Alıştırma Görevleri:
**1)** İhracat düşüşlerini anlatan okuma parçasından "Türkmenistan’da ihracat azalışı" ifadesiyle başlayıp "ve düşük fiyatlardır." ifadesiyle biten bölümü değiştirmeden aktarın.
**2)** İhracat düşüşlerini anlatan okuma parçasına göre şu ifadelerin doğru olup olmadığını evet veya hayır ile belirtin ve her yanıtı metinden birebir alıntılanan belirleyici sözcüklerle destekleyin: (a) Türkmenistan’daki ihracat azalışı, Ukrayna’ya yapılan gaz satışının ödemesinin ertelenmesinden kaynaklanmıştır. (b) Türkmenistan dışında, 1998 yılında ihracattaki en büyük düşüş Kazakistan’da yaşanmıştır. (c) Kırgızistan’ın 1999 yılındaki ihracat düşüşünün nedenlerinden biri Rusya pazarındaki daralmadır.

Okuma Parçası:

★ ★ ★ ★ ★ ★ ★

Türkmenistan’da ihracat azalışı Ukrayna’ya olan gaz
satışı ödemesinin ertelenmesinden kaynaklanmıştır.
Türkmenistan dışında, 1998 yılında ihracatında en büyük
düşüş Özbekistan’da, daha küçük oranlı düşüşler ise
Kazakistan ve Kırgızistan da olmuştur. Ancak, 1999
yılında Kırgızistan’ın ihracatında daha büyük bir düşüş
görülmüştür. Bu düşüşün nedenleri, Rusya pazarındaki
daralma ve altın madenciliği sektöründeki üretim
problemleri ve düşük fiyatlardır.

★ ★ ★ ★ ★ ★ ★

İncelenecek Veriler:
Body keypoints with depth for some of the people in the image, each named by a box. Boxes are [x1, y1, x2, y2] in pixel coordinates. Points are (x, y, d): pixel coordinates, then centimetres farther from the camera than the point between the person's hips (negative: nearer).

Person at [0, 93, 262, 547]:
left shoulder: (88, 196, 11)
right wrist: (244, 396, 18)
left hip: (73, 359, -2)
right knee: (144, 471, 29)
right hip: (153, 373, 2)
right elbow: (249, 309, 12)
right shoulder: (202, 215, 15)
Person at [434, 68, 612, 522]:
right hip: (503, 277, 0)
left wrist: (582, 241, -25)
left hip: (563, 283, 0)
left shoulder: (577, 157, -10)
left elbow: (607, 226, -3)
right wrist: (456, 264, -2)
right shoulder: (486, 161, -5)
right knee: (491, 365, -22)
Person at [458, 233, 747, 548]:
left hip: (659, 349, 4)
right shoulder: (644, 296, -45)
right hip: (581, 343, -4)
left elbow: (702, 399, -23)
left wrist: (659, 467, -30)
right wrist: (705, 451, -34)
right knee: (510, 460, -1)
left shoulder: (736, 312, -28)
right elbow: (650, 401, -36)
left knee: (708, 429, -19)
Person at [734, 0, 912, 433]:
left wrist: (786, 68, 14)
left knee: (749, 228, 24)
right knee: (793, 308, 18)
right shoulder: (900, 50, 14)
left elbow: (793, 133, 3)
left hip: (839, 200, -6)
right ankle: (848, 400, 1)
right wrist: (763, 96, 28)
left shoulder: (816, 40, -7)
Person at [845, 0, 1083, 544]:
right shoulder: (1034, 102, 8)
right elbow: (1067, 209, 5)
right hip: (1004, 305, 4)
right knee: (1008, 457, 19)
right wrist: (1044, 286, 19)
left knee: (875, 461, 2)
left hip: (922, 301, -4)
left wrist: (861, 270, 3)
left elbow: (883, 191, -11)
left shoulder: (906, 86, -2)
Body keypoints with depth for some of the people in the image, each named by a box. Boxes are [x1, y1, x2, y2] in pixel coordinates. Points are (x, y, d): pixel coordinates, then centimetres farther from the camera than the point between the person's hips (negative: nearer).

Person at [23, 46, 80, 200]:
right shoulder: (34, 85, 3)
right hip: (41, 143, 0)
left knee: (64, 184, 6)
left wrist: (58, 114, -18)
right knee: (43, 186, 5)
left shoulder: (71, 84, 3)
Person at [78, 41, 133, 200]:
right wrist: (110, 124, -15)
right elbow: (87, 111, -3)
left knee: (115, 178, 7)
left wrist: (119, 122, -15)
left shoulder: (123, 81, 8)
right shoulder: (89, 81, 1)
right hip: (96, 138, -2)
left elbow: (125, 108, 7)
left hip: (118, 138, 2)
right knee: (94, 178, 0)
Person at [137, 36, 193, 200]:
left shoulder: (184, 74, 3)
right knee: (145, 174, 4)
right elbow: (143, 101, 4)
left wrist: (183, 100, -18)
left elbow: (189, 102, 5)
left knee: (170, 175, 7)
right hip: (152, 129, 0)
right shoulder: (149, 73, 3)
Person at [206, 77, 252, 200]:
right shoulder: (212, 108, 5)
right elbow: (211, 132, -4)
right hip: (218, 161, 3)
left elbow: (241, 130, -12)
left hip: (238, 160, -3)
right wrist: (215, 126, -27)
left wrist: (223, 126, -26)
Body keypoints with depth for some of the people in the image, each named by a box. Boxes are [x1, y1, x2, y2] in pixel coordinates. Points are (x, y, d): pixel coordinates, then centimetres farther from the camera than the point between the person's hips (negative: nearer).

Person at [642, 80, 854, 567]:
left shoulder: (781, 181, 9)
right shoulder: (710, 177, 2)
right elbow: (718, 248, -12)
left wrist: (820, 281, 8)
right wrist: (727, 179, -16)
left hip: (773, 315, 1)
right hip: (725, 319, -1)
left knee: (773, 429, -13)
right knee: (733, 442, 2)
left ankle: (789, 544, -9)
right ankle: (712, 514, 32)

★ ★ ★ ★ ★ ★ ★

Alıştırma Çözümleri:
**1)**
Türkmenistan’da ihracat azalışı Ukrayna’ya olan gaz
satışı ödemesinin ertelenmesinden kaynaklanmıştır.
Türkmenistan dışında, 1998 yılında ihracatında en büyük
düşüş Özbekistan’da, daha küçük oranlı düşüşler ise
Kazakistan ve Kırgızistan da olmuştur. Ancak, 1999
yılında Kırgızistan’ın ihracatında daha büyük bir düşüş
görülmüştür. Bu düşüşün nedenleri, Rusya pazarındaki
daralma ve altın madenciliği sektöründeki üretim
problemleri ve düşük fiyatlardır.

**2)**
(a) Evet: "Türkmenistan’da ihracat azalışı Ukrayna’ya olan gaz satışı ödemesinin ertelenmesinden kaynaklanmıştır."
(b) Hayır: "en büyük düşüş Özbekistan’da"
(c) Evet: "Bu düşüşün nedenleri, Rusya pazarındaki daralma"